Within a topology $X$ we have: $$x \text{ is an isolated point} \Leftrightarrow \text{every net converging to } x \text{ is eventually constant}$$

$\Rightarrow$ is clear to me, my attempted solution for the rest:

For the direction $\Leftarrow$ I'd like to show the contraposition $$x \text{ is not isolated} \Rightarrow \exists \text{ net } f \text{ converging to x, which is not eventually constant.}$$

$x$ is not isolated, hence every neighborhood of $x$ has at least two elements. Define $f: (\mathcal{V}(x), \supseteq) \to X$ mapping neighborhoods to one of their elements, so that $f$ is not eventually constant (how?).

Answer 1

Since you tagged this question under axiom-of-choice, I'd like to add some information about that as well.

Theorem. It is consistent that there is a linearly ordered set without a maximal element, where every net which takes finitely many values is eventually constant.

The proof, of course, relies on a technical construction. Mostowski proved it is consistent to have a linear order which is dense, without end points, and every subset is a finite union of intervals.

Let $(I,\leq)$ be such linear order. Take $f\colon I\to\{0,\dots,n\}$ be any function. Then $A_i=f^{-1}(i)$ is a finite union of intervals for each $i\leq n$. If $f$ is not eventually constant, then there is some $i\leq n$ such that $A_i$ contains infinitely many intervals (every time you switch from $i$ to a different value, and back), so this is impossible.

Therefore every net is eventually constant in this case. $\square$

(This proof extends to define the term as a Läuchli continuum.)

So we need some modicum of choice in order to prove the theorem you're talking about. But we do not need to well-order $I$ or anything. We just need to split $I$ into two cofinal sets, which is far weaker, of course. Choice makes it easier, of course: well-order the set, and by transfinite recursion construct the two sets: each step add the element with the least index which is not bounded by some member of your set, and zigzag between the two sets.

Answer 2

In order for the statement to be true, you need $(I, \le)$ to have no maximal elements; however, you don't need it to be upwards-directed—except perhaps to make sense of 'eventually constant'. The only assumption you need is that $(I, \le)$ is a poset with no maximal elements.

What follows is a proof—admittedly not a particularly elegant one—that if $(I, \le)$ is an arbitrary poset with no maximal elements, then there is a function $f : I \to \{ a, b \}$ such that, for all $C \in \{ a, b \}$ and all $i \in I$, there is some $j \ge i$ such that $f(j) \ne C$.

Every partial order $\le$ extends to a total order $\le_{\text{t}}$—that is, if $(I, \le)$ is a partially ordered set, then there is a total order $\le_{\text{t}}$ on $I$ such that if $i \le j$, then $i \le_{\text{t}} j$. The proof of this fact isn't entirely trivial (see here for example) and it depends on the axiom of choice, which is fine by me if it's fine by you.

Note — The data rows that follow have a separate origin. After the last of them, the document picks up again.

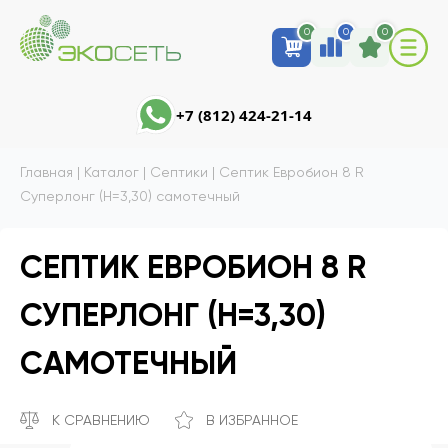
0
0
0
+7 (812) 424-21-14
Главная
|
Каталог
|
Септики
|
Септик Евробион 8 R
Суперлонг (Н=3,30) самотечный
СЕПТИК ЕВРОБИОН 8 R
СУПЕРЛОНГ (Н=3,30)
САМОТЕЧНЫЙ
К СРАВНЕНИЮ
В ИЗБРАННОЕ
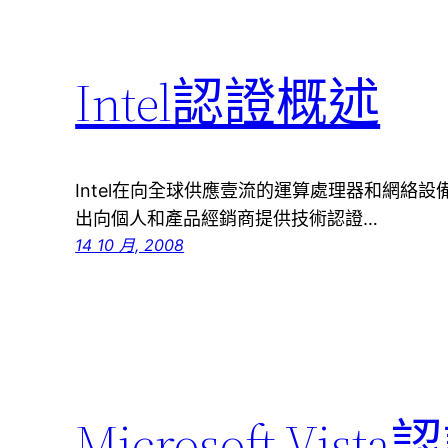
Intel認證概述
Intel在向全球供應壹流的運算處理器和網絡
出向個人和產品經銷商提供技術認證…
14 10 月, 2008
Microsoft Vis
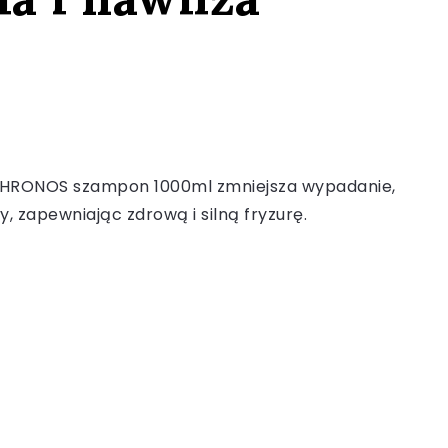
CHRONOS szampon 1000ml zmniejsza wypadanie,
y, zapewniając zdrową i silną fryzurę.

Note furthermore that if $(I, \le)$ has no maximal elements, then neither does $(I, \le_{\text{t}})$.

But then if $(I, \le_{\text{t}})$ is a totally ordered set, you can take some cofinal sequence $(i_{\gamma} \mid \gamma < \alpha)$ in $(I, \le_{\text{t}})$, where $\alpha$ is (necessarily) some limit ordinal, and then define $f : I \to \{ a, b \}$ by letting $f(i) = a$ if $i \ne i_{\gamma}$ for any $\gamma < \alpha$ or if $i=i_{\gamma}$ for some limit ordinal $\gamma < \alpha$, and letting $f(i_{\gamma+1}) = \mathrm{flip}(f(i_{\gamma}))$ for all $\gamma < \alpha$. You can then verify that $f$ is non-eventually-constant on $(I, \le)$.

Addendum: A neater and (slightly) more elementary approach under the assumption that $(I, \le)$ is upwards-directed is to simply avoid extending $\le$ to a total order. In this case, the fact that $(I, \le)$ itself has a cofinal sequence follows from the fact that it is upwards-directed.